Transcribe the text of every entry below word for word, leaving out the pictures.
-------- DATASET EXCERPTS --------
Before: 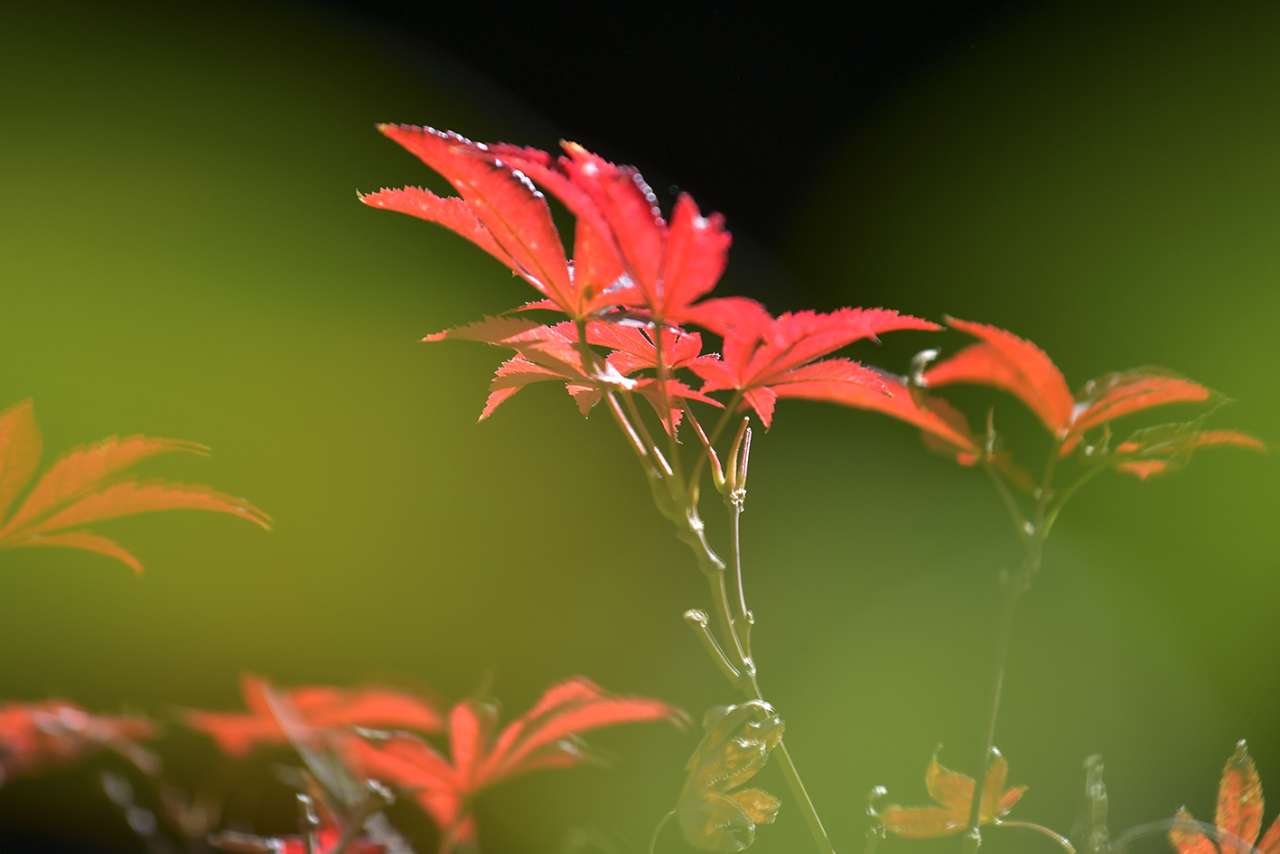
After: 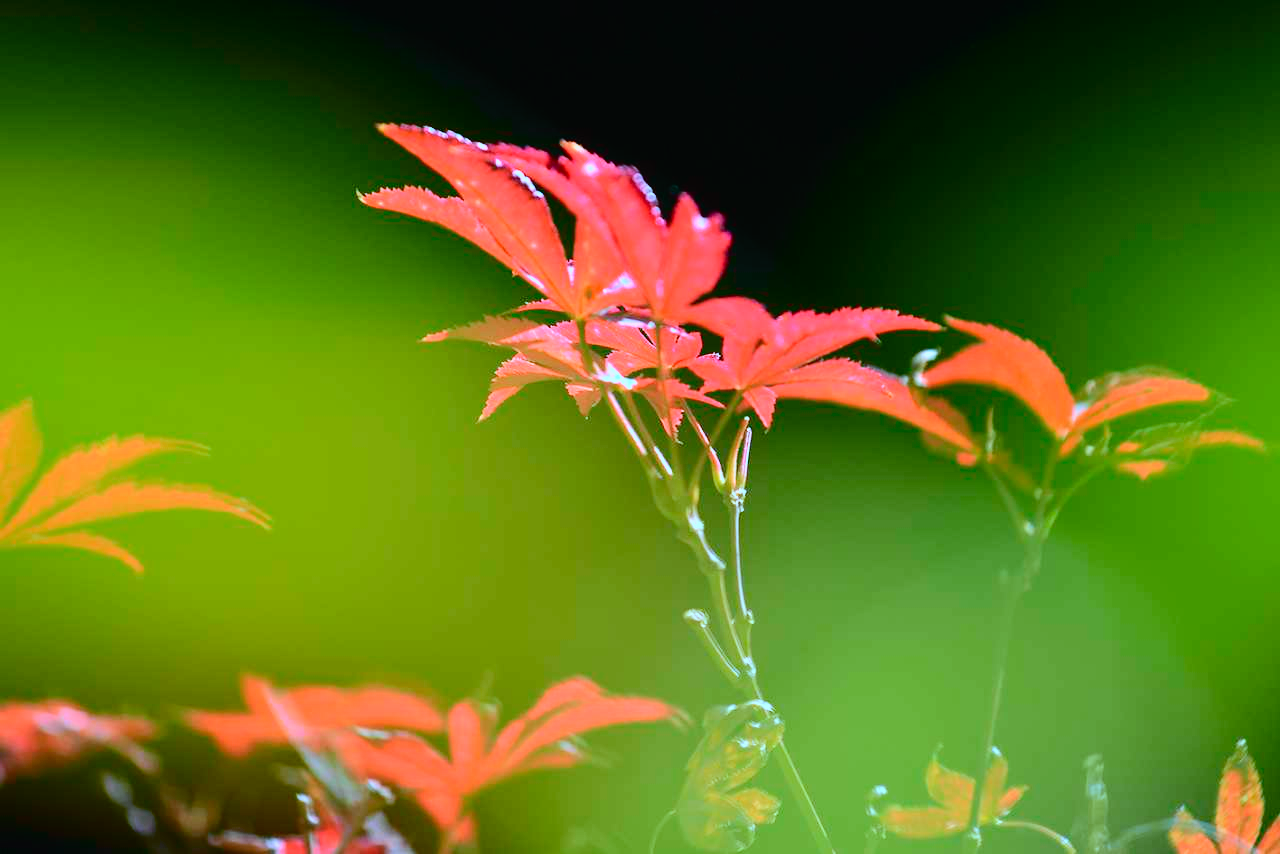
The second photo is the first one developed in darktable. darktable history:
white balance: red 0.871, blue 1.249
tone curve: curves: ch0 [(0, 0.014) (0.12, 0.096) (0.386, 0.49) (0.54, 0.684) (0.751, 0.855) (0.89, 0.943) (0.998, 0.989)]; ch1 [(0, 0) (0.133, 0.099) (0.437, 0.41) (0.5, 0.5) (0.517, 0.536) (0.548, 0.575) (0.582, 0.631) (0.627, 0.688) (0.836, 0.868) (1, 1)]; ch2 [(0, 0) (0.374, 0.341) (0.456, 0.443) (0.478, 0.49) (0.501, 0.5) (0.528, 0.538) (0.55, 0.6) (0.572, 0.63) (0.702, 0.765) (1, 1)], color space Lab, independent channels, preserve colors none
--------
# THE SOLUTION
Before: 
After: 
The second photo is the first one developed in darktable. darktable history:
white balance: red 0.871, blue 1.249
tone curve: curves: ch0 [(0, 0.014) (0.12, 0.096) (0.386, 0.49) (0.54, 0.684) (0.751, 0.855) (0.89, 0.943) (0.998, 0.989)]; ch1 [(0, 0) (0.133, 0.099) (0.437, 0.41) (0.5, 0.5) (0.517, 0.536) (0.548, 0.575) (0.582, 0.631) (0.627, 0.688) (0.836, 0.868) (1, 1)]; ch2 [(0, 0) (0.374, 0.341) (0.456, 0.443) (0.478, 0.49) (0.501, 0.5) (0.528, 0.538) (0.55, 0.6) (0.572, 0.63) (0.702, 0.765) (1, 1)], color space Lab, independent channels, preserve colors none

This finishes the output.